Another one lists many ways to use less electricity and also warns about “Energy Vampires,” the electrical products that keep using electricity even when turned off.

Whether state legislators are aware of the extent to which conservation as a policy initiative is being ignored by the state is not known. One amateur conservationist, who has his energy bills down to miniscule levels, speculated that conservation practiced by a large number of Californians could put Diablo out of business in no time. Perhaps someone ought to find out if he is right.

The real question is whether or not there is the political will to make a sea change in the nation's energy policy. Obama understands it and has made some significant movements in that direction. The Republican Party has politicized it as an issue and made it next to impossible for a weak president like Obama to proceed. I guess if something like Fukushima happens in America, Republicans can blame Obama and the necessary sea change will happen-- on the graves of God-knows-how-many Americans.

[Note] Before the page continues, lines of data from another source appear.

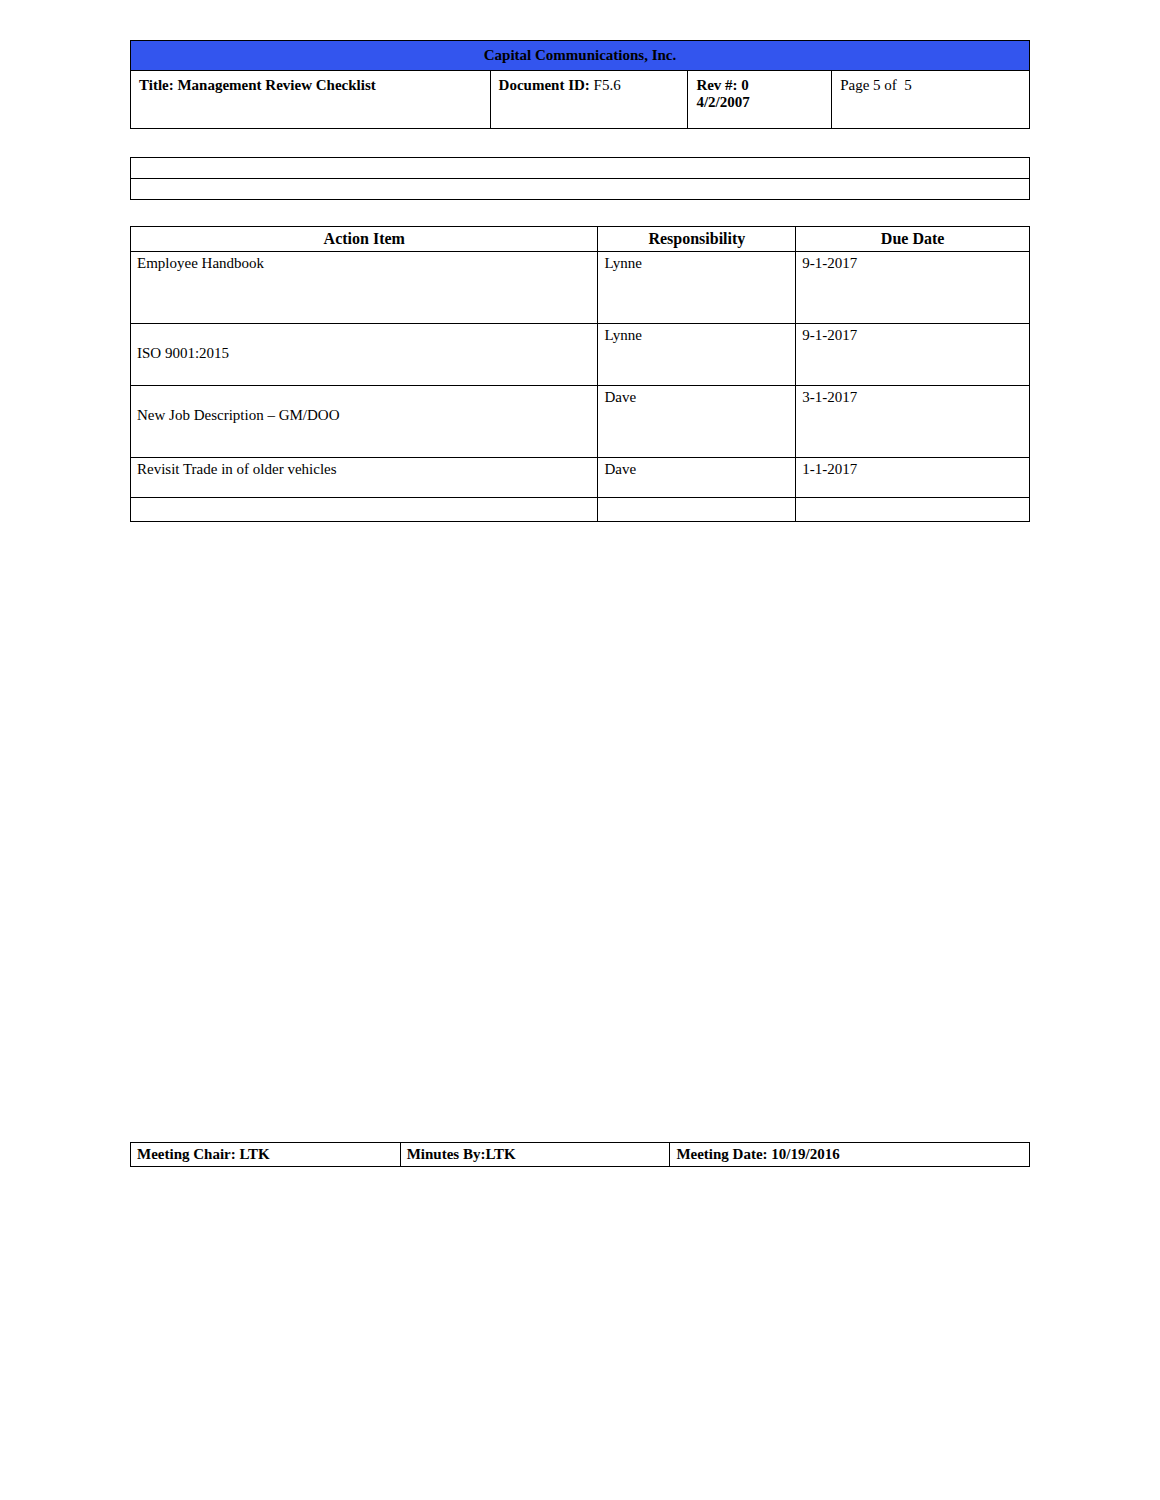| Capital Communications, Inc. |
| Title: Management Review Checklist | Document ID: F5.6 | Rev #: 0 4/2/2007 | Page 5 of 5 |
| Action Item | Responsibility | Due Date |
| --- | --- | --- |
| Employee Handbook | Lynne | 9-1-2017 |
| ISO 9001:2015 | Lynne | 9-1-2017 |
| New Job Description – GM/DOO | Dave | 3-1-2017 |
| Revisit Trade in of older vehicles | Dave | 1-1-2017 |
| Meeting Chair: LTK | Minutes By:LTK | Meeting Date: 10/19/2016 |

Germany has a much less dysfunctional response-- even if the Conservatives had to suffer a post-Fukushima electoral catastrophe in Baden-Württemberg first.
Germany’s utility companies want “swift and complete” abolishment of nuclear power in the wake of the disaster at Japan’s Fukushima reactors, says their umbrella organization.

The technology should be phased out by 2020 or at the latest by 2023, the German Association of Energy and Water Industries, BDEW, said Friday following a board meeting.

Up until today the organization had been fully behind nuclear energy, but the events in Japan caused the dramatic U-turn.

The group called on the government to set everything in motion to speed up the transition toward a stable, ecologically responsible and affordable energy mix without nuclear energy.

“The catastrophe at the Fukushima reactors marks a new era and the BDEW therefore calls for a swift and complete exit from using nuclear power,” the group said in a statement... Germany, Europe’s biggest economy, stands alone among the world’s leading industrialized nations in its determination to overcome nuclear power.